Because the dress had so much volume, I ran a basting line across my chalk line and gathered the waist to the correct size. All this time, I pinned the two layers together to help prevent slipping, but it was still difficult to work with. Patience and not trying to make the gathers perfect aided in preventing too much frustration.
After the waist was gathered, I pinned on the lace and sewed it. After it was sewn in, I thought it looked crooked, so I measured it from the bottom of the top lace. It was level within 1/8 inch, so I did not bother to take it out and let the slanted look be part of the design.
I tried on the dress, and the bottom lace landed in close to the correct spot. It was a little high, but not enough to prompt me to rip out the seams and re-sew them.
I spent several days thinking about whether I wanted to tighten the elastic. (No! Too much seam ripping involved.) I thought about what to use for straps. I looked at my supply of ribbons and laces and seam bindings and nothing struck my eye. I kept looking at the waist band and wondering, so eventually, I decided to try it.
I wanted to prevent raveling, but did not want to hem the ends because the elastic was too thick. So, I found the middle of the waistband on both sides (because it was still a circle) and sewed on each side two seams ¼ apart with the center mark between them. Then I cut between the two seams on each side and had two pieces of elastic waistband.
After that, I found the center front of the dress and put the edges of the straps next to each other on the center front. I sewed these on.

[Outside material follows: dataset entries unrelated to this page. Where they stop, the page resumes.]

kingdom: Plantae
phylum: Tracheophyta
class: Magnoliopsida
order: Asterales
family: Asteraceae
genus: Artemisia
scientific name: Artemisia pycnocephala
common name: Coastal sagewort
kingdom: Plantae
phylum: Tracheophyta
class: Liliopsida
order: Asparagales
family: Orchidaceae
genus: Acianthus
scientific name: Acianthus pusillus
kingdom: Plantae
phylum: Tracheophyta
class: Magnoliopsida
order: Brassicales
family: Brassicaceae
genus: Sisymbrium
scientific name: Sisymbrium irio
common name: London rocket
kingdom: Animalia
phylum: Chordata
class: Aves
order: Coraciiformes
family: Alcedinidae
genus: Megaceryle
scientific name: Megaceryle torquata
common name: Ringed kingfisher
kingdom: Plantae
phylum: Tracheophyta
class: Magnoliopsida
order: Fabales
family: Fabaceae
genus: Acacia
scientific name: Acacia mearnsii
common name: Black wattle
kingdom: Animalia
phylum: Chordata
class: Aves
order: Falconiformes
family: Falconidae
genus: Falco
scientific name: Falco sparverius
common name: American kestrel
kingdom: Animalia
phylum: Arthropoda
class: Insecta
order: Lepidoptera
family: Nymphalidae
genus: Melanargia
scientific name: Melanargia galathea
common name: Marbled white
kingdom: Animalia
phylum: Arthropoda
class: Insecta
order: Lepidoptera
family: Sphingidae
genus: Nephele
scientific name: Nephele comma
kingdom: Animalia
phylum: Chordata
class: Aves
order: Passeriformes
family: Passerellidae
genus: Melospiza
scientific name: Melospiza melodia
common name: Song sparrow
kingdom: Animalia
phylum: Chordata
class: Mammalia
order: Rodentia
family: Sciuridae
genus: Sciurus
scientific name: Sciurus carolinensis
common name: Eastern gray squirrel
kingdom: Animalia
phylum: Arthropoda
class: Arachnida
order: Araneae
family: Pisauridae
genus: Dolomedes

I tried on the dress and played with where I wanted the straps to go in the back. I do not like my straps to fall down, so I wanted them high on the shoulder. Also, I was hoping for a more interesting neckline than the typical tank-strap look. Determining the placement of the straps would have been easier if I had sewed the straps to the back of the dress first. Then I could play with the placement at the front easier than I could reach around to my own back. After I decided where I wanted the straps, I pinned them while I had the dress on. Once the dress was off, I measured and made sure the straps were evenly placed. I sewed them on the front, tried on the dress, and found that it fit. My new dress was finished!